Italian pundit and television presenter (1932–2008)

Gianfranco Funari (21 March 1932 – 12 July 2008) was an Italian television host, writer, stand-up comedian and actor.

== Biography ==
Funari was born in Rome, where his father was a coachman. After working as a croupier in casinos in Hong Kong and Saint Vincent, he was introduced to stand-up comedy by actor Oreste Lionello, who had spotted him doing an amateur performance in a Roman nightclub. Funari then specialized in satirical monologues, and in 1970 he made his television debut in the RAI variety show La domenica è un'altra cosa.

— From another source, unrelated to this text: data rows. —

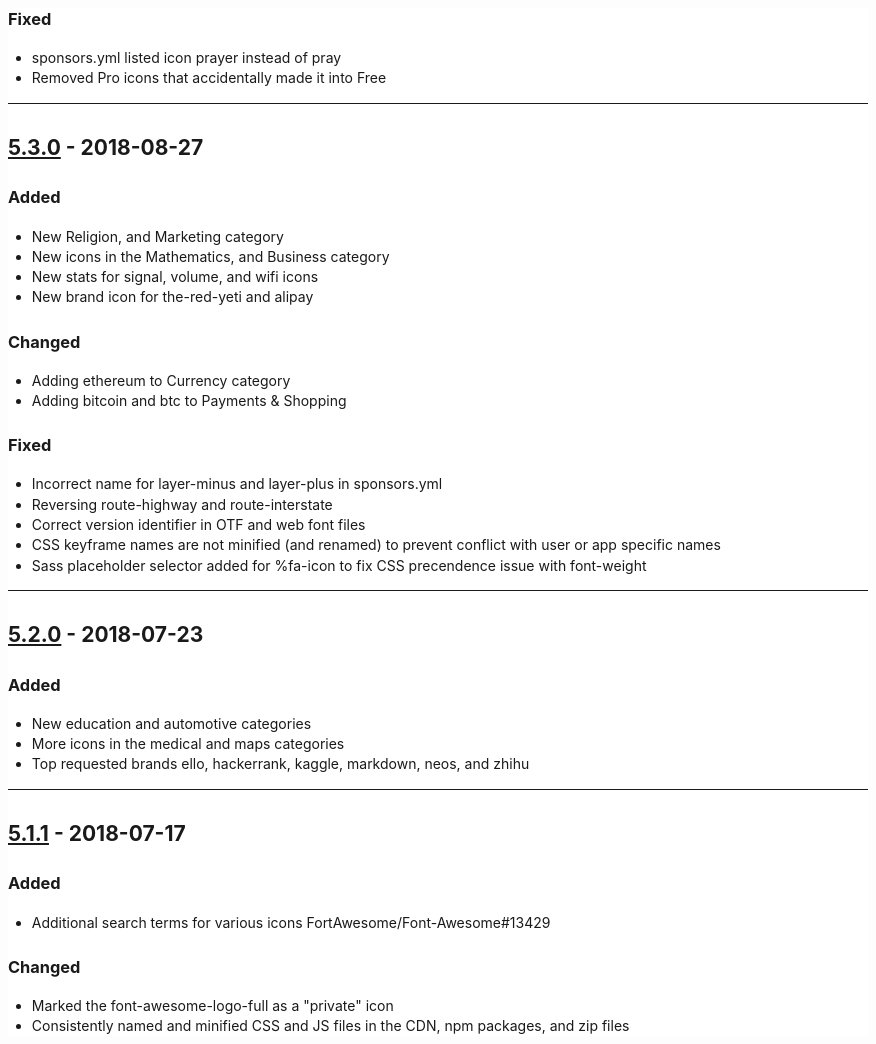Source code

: ### Fixed
* sponsors.yml listed icon prayer instead of pray
* Removed Pro icons that accidentally made it into Free

---

## [5.3.0](https://github.com/FortAwesome/Font-Awesome/releases/tag/5.3.0)  - 2018-08-27

### Added
* New Religion, and Marketing category
* New icons in the Mathematics, and Business category
* New stats for signal, volume, and wifi icons
* New brand icon for the-red-yeti and alipay

### Changed
* Adding ethereum to Currency category
* Adding bitcoin and btc to Payments & Shopping

### Fixed
* Incorrect name for layer-minus and layer-plus in sponsors.yml
* Reversing route-highway and route-interstate
* Correct version identifier in OTF and web font files
* CSS keyframe names are not minified (and renamed) to prevent conflict with user or app specific names
* Sass placeholder selector added for %fa-icon to fix CSS precendence issue with font-weight

---

## [5.2.0](https://github.com/FortAwesome/Font-Awesome-Pro/releases/tag/5.2.0)  - 2018-07-23

### Added
* New education and automotive categories
* More icons in the medical and maps categories
* Top requested brands ello, hackerrank, kaggle, markdown, neos, and zhihu

---

## [5.1.1](https://github.com/FortAwesome/Font-Awesome-Pro/releases/tag/5.1.1)  - 2018-07-17

### Added
* Additional search terms for various icons FortAwesome/Font-Awesome#13429

### Changed
* Marked the font-awesome-logo-full as a "private" icon
* Consistently named and minified CSS and JS files in the CDN, npm packages, and zip files
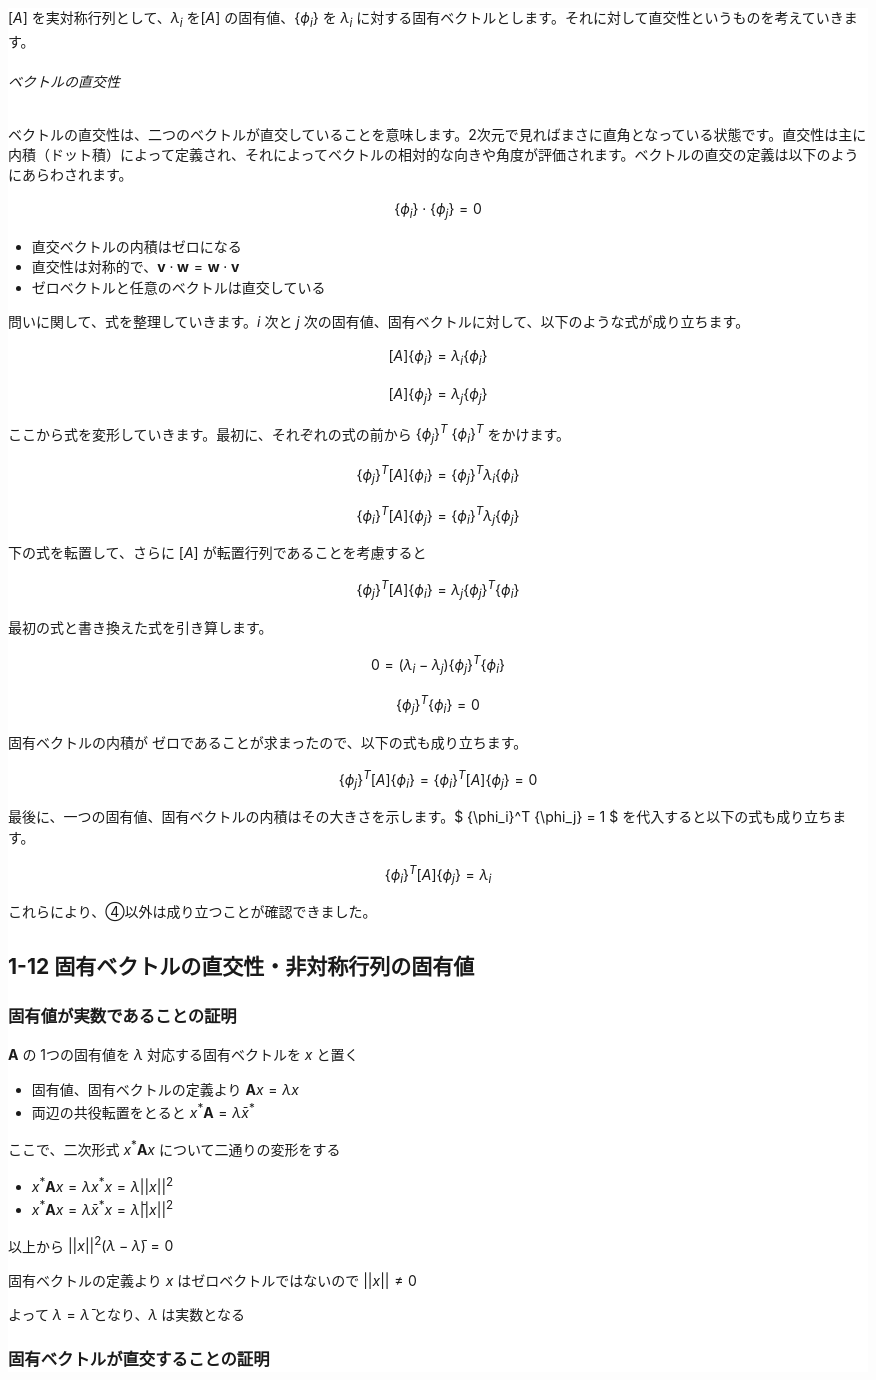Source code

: $[A]$ を実対称行列として、$\lambda_i$ を$[A]$ の固有値、$\{\phi_i\}$ を $\lambda_i$ に対する固有ベクトルとします。それに対して直交性というものを考えていきます。

###### ベクトルの直交性

ベクトルの直交性は、二つのベクトルが直交していることを意味します。2次元で見ればまさに直角となっている状態です。直交性は主に内積（ドット積）によって定義され、それによってベクトルの相対的な向きや角度が評価されます。ベクトルの直交の定義は以下のようにあらわされます。

$$ \{\phi_i\} \cdot \{\phi_j\} = 0 $$

- 直交ベクトルの内積はゼロになる
- 直交性は対称的で、$\boldsymbol{v} \cdot \boldsymbol{w} = \boldsymbol{w} \cdot \boldsymbol{v}$
- ゼロベクトルと任意のベクトルは直交している

問いに関して、式を整理していきます。$i$ 次と $j$ 次の固有値、固有ベクトルに対して、以下のような式が成り立ちます。

$$ [A]\{\phi_i\} = \lambda_i \{\phi_i\} $$

$$ [A]\{\phi_j\} = \lambda_j \{\phi_j\} $$

ここから式を変形していきます。最初に、それぞれの式の前から $\{\phi_j\}^T \ \{\phi_i\}^T$ をかけます。

$$ \{\phi_j\}^T[A]\{\phi_i\} = \{\phi_j\}^T \lambda_i \{\phi_i\} $$

$$ \{\phi_i\}^T[A]\{\phi_j\} = \{\phi_i\}^T \lambda_j \{\phi_j\} $$

下の式を転置して、さらに $[A]$ が転置行列であることを考慮すると

$$ \{\phi_j\}^T[A]\{\phi_i\} =  \lambda_j \{\phi_j\}^T \{\phi_i\} $$

最初の式と書き換えた式を引き算します。

$$ 0 = (\lambda_i - \lambda_j ) \{\phi_j\}^T \{\phi_i\} $$

$$ \{\phi_j\}^T \{\phi_i\} = 0  $$

固有ベクトルの内積が ゼロであることが求まったので、以下の式も成り立ちます。

$$ \{\phi_j\}^T[A]\{\phi_i\} = \{\phi_i\}^T[A]\{\phi_j\} = 0 $$

最後に、一つの固有値、固有ベクトルの内積はその大きさを示します。$ \{\phi_i\}^T \{\phi_j\} = 1 $ を代入すると以下の式も成り立ちます。

$$ \{\phi_i\}^T[A]\{\phi_j\} = \lambda_i $$

これらにより、④以外は成り立つことが確認できました。

## 1-12 固有ベクトルの直交性・非対称行列の固有値

### 固有値が実数であることの証明

$\boldsymbol{A}$ の 1つの固有値を $\lambda$ 対応する固有ベクトルを $x$ と置く

- 固有値、固有ベクトルの定義より $\boldsymbol{A}x = \lambda x$
- 両辺の共役転置をとると $x^* \boldsymbol{A} = \bar{\lambda}x^*$

ここで、二次形式 $x^* \boldsymbol{A}x$ について二通りの変形をする

- $x^* \boldsymbol{A}x = \lambda x^* x = \lambda||x||^2$
- $x^* \boldsymbol{A}x = \bar{\lambda} x^* x = \bar{\lambda}||x||^2$

以上から $||x||^2(\lambda - \bar{\lambda}) = 0$

固有ベクトルの定義より $x$ はゼロベクトルではないので $||x|| \neq 0$

よって $\lambda = \bar{\lambda}$ となり、$\lambda$ は実数となる

### 固有ベクトルが直交することの証明

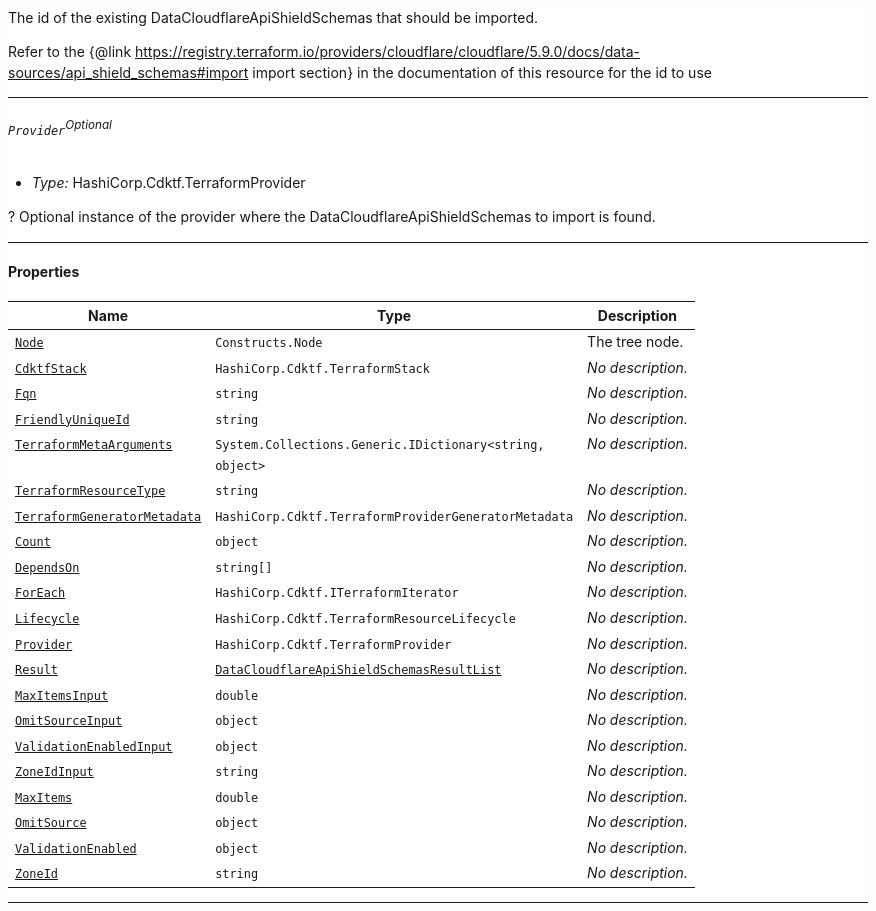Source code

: The id of the existing DataCloudflareApiShieldSchemas that should be imported.

Refer to the {@link https://registry.terraform.io/providers/cloudflare/cloudflare/5.9.0/docs/data-sources/api_shield_schemas#import import section} in the documentation of this resource for the id to use

---

###### `Provider`<sup>Optional</sup> <a name="Provider" id="@cdktf/provider-cloudflare.dataCloudflareApiShieldSchemas.DataCloudflareApiShieldSchemas.generateConfigForImport.parameter.provider"></a>

- *Type:* HashiCorp.Cdktf.TerraformProvider

? Optional instance of the provider where the DataCloudflareApiShieldSchemas to import is found.

---

#### Properties <a name="Properties" id="Properties"></a>

| **Name** | **Type** | **Description** |
| --- | --- | --- |
| <code><a href="#@cdktf/provider-cloudflare.dataCloudflareApiShieldSchemas.DataCloudflareApiShieldSchemas.property.node">Node</a></code> | <code>Constructs.Node</code> | The tree node. |
| <code><a href="#@cdktf/provider-cloudflare.dataCloudflareApiShieldSchemas.DataCloudflareApiShieldSchemas.property.cdktfStack">CdktfStack</a></code> | <code>HashiCorp.Cdktf.TerraformStack</code> | *No description.* |
| <code><a href="#@cdktf/provider-cloudflare.dataCloudflareApiShieldSchemas.DataCloudflareApiShieldSchemas.property.fqn">Fqn</a></code> | <code>string</code> | *No description.* |
| <code><a href="#@cdktf/provider-cloudflare.dataCloudflareApiShieldSchemas.DataCloudflareApiShieldSchemas.property.friendlyUniqueId">FriendlyUniqueId</a></code> | <code>string</code> | *No description.* |
| <code><a href="#@cdktf/provider-cloudflare.dataCloudflareApiShieldSchemas.DataCloudflareApiShieldSchemas.property.terraformMetaArguments">TerraformMetaArguments</a></code> | <code>System.Collections.Generic.IDictionary<string, object></code> | *No description.* |
| <code><a href="#@cdktf/provider-cloudflare.dataCloudflareApiShieldSchemas.DataCloudflareApiShieldSchemas.property.terraformResourceType">TerraformResourceType</a></code> | <code>string</code> | *No description.* |
| <code><a href="#@cdktf/provider-cloudflare.dataCloudflareApiShieldSchemas.DataCloudflareApiShieldSchemas.property.terraformGeneratorMetadata">TerraformGeneratorMetadata</a></code> | <code>HashiCorp.Cdktf.TerraformProviderGeneratorMetadata</code> | *No description.* |
| <code><a href="#@cdktf/provider-cloudflare.dataCloudflareApiShieldSchemas.DataCloudflareApiShieldSchemas.property.count">Count</a></code> | <code>object</code> | *No description.* |
| <code><a href="#@cdktf/provider-cloudflare.dataCloudflareApiShieldSchemas.DataCloudflareApiShieldSchemas.property.dependsOn">DependsOn</a></code> | <code>string[]</code> | *No description.* |
| <code><a href="#@cdktf/provider-cloudflare.dataCloudflareApiShieldSchemas.DataCloudflareApiShieldSchemas.property.forEach">ForEach</a></code> | <code>HashiCorp.Cdktf.ITerraformIterator</code> | *No description.* |
| <code><a href="#@cdktf/provider-cloudflare.dataCloudflareApiShieldSchemas.DataCloudflareApiShieldSchemas.property.lifecycle">Lifecycle</a></code> | <code>HashiCorp.Cdktf.TerraformResourceLifecycle</code> | *No description.* |
| <code><a href="#@cdktf/provider-cloudflare.dataCloudflareApiShieldSchemas.DataCloudflareApiShieldSchemas.property.provider">Provider</a></code> | <code>HashiCorp.Cdktf.TerraformProvider</code> | *No description.* |
| <code><a href="#@cdktf/provider-cloudflare.dataCloudflareApiShieldSchemas.DataCloudflareApiShieldSchemas.property.result">Result</a></code> | <code><a href="#@cdktf/provider-cloudflare.dataCloudflareApiShieldSchemas.DataCloudflareApiShieldSchemasResultList">DataCloudflareApiShieldSchemasResultList</a></code> | *No description.* |
| <code><a href="#@cdktf/provider-cloudflare.dataCloudflareApiShieldSchemas.DataCloudflareApiShieldSchemas.property.maxItemsInput">MaxItemsInput</a></code> | <code>double</code> | *No description.* |
| <code><a href="#@cdktf/provider-cloudflare.dataCloudflareApiShieldSchemas.DataCloudflareApiShieldSchemas.property.omitSourceInput">OmitSourceInput</a></code> | <code>object</code> | *No description.* |
| <code><a href="#@cdktf/provider-cloudflare.dataCloudflareApiShieldSchemas.DataCloudflareApiShieldSchemas.property.validationEnabledInput">ValidationEnabledInput</a></code> | <code>object</code> | *No description.* |
| <code><a href="#@cdktf/provider-cloudflare.dataCloudflareApiShieldSchemas.DataCloudflareApiShieldSchemas.property.zoneIdInput">ZoneIdInput</a></code> | <code>string</code> | *No description.* |
| <code><a href="#@cdktf/provider-cloudflare.dataCloudflareApiShieldSchemas.DataCloudflareApiShieldSchemas.property.maxItems">MaxItems</a></code> | <code>double</code> | *No description.* |
| <code><a href="#@cdktf/provider-cloudflare.dataCloudflareApiShieldSchemas.DataCloudflareApiShieldSchemas.property.omitSource">OmitSource</a></code> | <code>object</code> | *No description.* |
| <code><a href="#@cdktf/provider-cloudflare.dataCloudflareApiShieldSchemas.DataCloudflareApiShieldSchemas.property.validationEnabled">ValidationEnabled</a></code> | <code>object</code> | *No description.* |
| <code><a href="#@cdktf/provider-cloudflare.dataCloudflareApiShieldSchemas.DataCloudflareApiShieldSchemas.property.zoneId">ZoneId</a></code> | <code>string</code> | *No description.* |

---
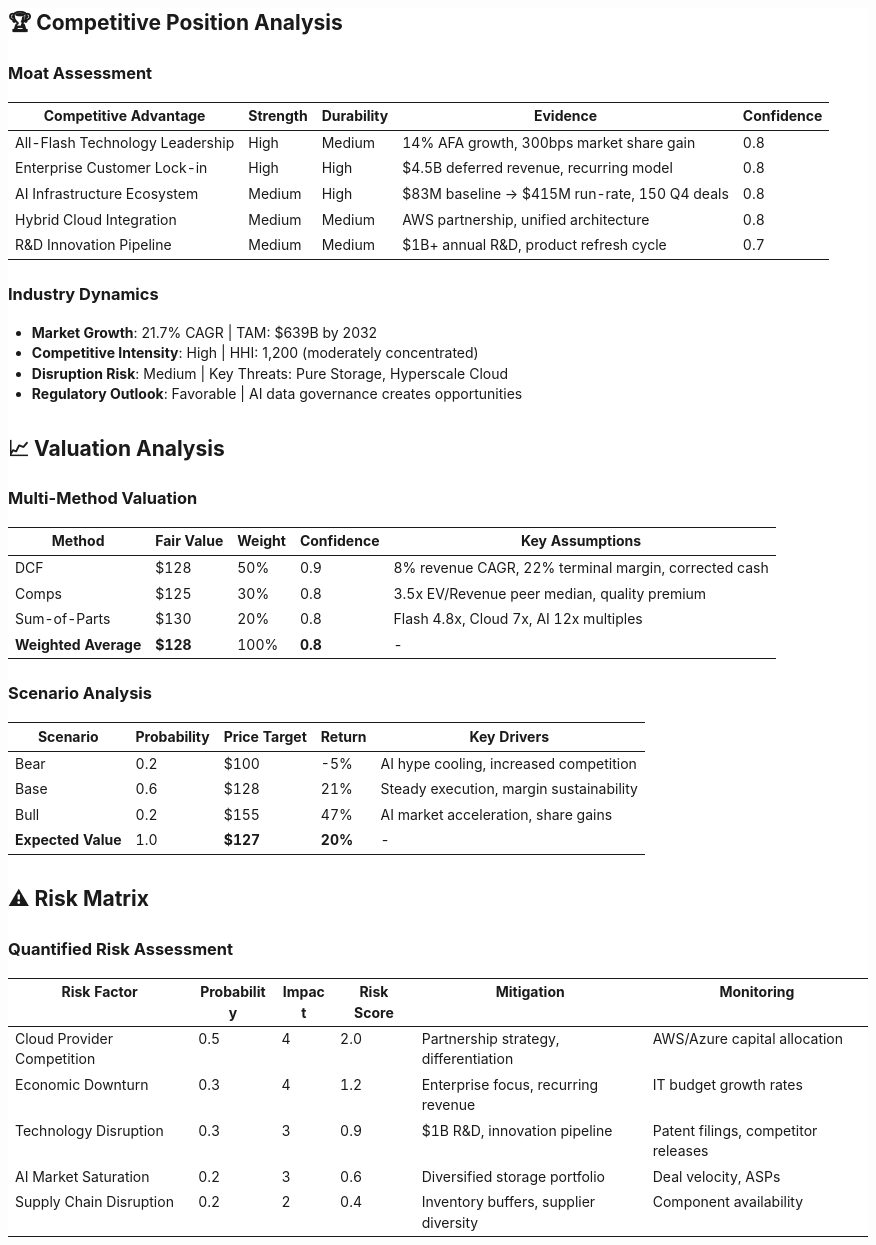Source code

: ## 🏆 Competitive Position Analysis

### Moat Assessment
| Competitive Advantage | Strength | Durability | Evidence | Confidence |
|----------------------|----------|------------|----------|------------|
| All-Flash Technology Leadership | High | Medium | 14% AFA growth, 300bps market share gain | 0.8 |
| Enterprise Customer Lock-in | High | High | $4.5B deferred revenue, recurring model | 0.8 |
| AI Infrastructure Ecosystem | Medium | High | $83M baseline → $415M run-rate, 150 Q4 deals | 0.8 |
| Hybrid Cloud Integration | Medium | Medium | AWS partnership, unified architecture | 0.8 |
| R&D Innovation Pipeline | Medium | Medium | $1B+ annual R&D, product refresh cycle | 0.7 |

### Industry Dynamics
- **Market Growth**: 21.7% CAGR | TAM: $639B by 2032
- **Competitive Intensity**: High | HHI: 1,200 (moderately concentrated)
- **Disruption Risk**: Medium | Key Threats: Pure Storage, Hyperscale Cloud
- **Regulatory Outlook**: Favorable | AI data governance creates opportunities

## 📈 Valuation Analysis

### Multi-Method Valuation
| Method | Fair Value | Weight | Confidence | Key Assumptions |
|--------|-----------|---------|------------|-----------------|
| DCF | $128 | 50% | 0.9 | 8% revenue CAGR, 22% terminal margin, corrected cash |
| Comps | $125 | 30% | 0.8 | 3.5x EV/Revenue peer median, quality premium |
| Sum-of-Parts | $130 | 20% | 0.8 | Flash 4.8x, Cloud 7x, AI 12x multiples |
| **Weighted Average** | **$128** | 100% | **0.8** | - |

### Scenario Analysis
| Scenario | Probability | Price Target | Return | Key Drivers |
|----------|------------|--------------|---------|-------------|
| Bear | 0.2 | $100 | -5% | AI hype cooling, increased competition |
| Base | 0.6 | $128 | 21% | Steady execution, margin sustainability |
| Bull | 0.2 | $155 | 47% | AI market acceleration, share gains |
| **Expected Value** | 1.0 | **$127** | **20%** | - |

## ⚠️ Risk Matrix

### Quantified Risk Assessment
| Risk Factor | Probability | Impact | Risk Score | Mitigation | Monitoring |
|-------------|------------|---------|------------|------------|------------|
| Cloud Provider Competition | 0.5 | 4 | 2.0 | Partnership strategy, differentiation | AWS/Azure capital allocation |
| Economic Downturn | 0.3 | 4 | 1.2 | Enterprise focus, recurring revenue | IT budget growth rates |
| Technology Disruption | 0.3 | 3 | 0.9 | $1B R&D, innovation pipeline | Patent filings, competitor releases |
| AI Market Saturation | 0.2 | 3 | 0.6 | Diversified storage portfolio | Deal velocity, ASPs |
| Supply Chain Disruption | 0.2 | 2 | 0.4 | Inventory buffers, supplier diversity | Component availability |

In 1980 Funari debuted as TV host and writer with the Telemontecarlo program Torti in faccia. In 1981 he created the successful political talk show Aboccaperta, which was first broadcast on Telemontecarlo and from 1984 to 1987 on Rai 2. Other television shows he wrote and hosted also include Mezzogiorno è (Rai 2, 1987–90), Mezzogiorno italiano (Italia 1, 1991), Zona Franca (a TV show he hosted on a network on 75 local TV station following a series of disagreements over his political freedom with Mediaset, 1992); Funari news (Rete 4, 1993-4), Napoli capitale (Rai 2, 1995-6), A tu per tu (Canale 5, 2000) and the Saturday night show Apocalypse Show (Rai 1, 2007).

In 1994 Funari was invited to edit the newspaper L'Indipendente where he also worked as a columnist. He was also a television critic for the magazine Il Borghese.

Funari died on July 12, 2008, at the San Raffaele Hospital in Milan, where he was hospitalized for five months for lung and heart problems.

== Bibliography==
- Gianfranco Funari. Il potere in mutande: il dito nell'occhio della TV italiana, Rizzoli, 2009. ISBN 8817032905.
- Massimo Emanuelli. Gianfranco Funari. Il "giornalaio" più famoso d'Italia, Greco & Greco, 2009. ISBN 9788879804684.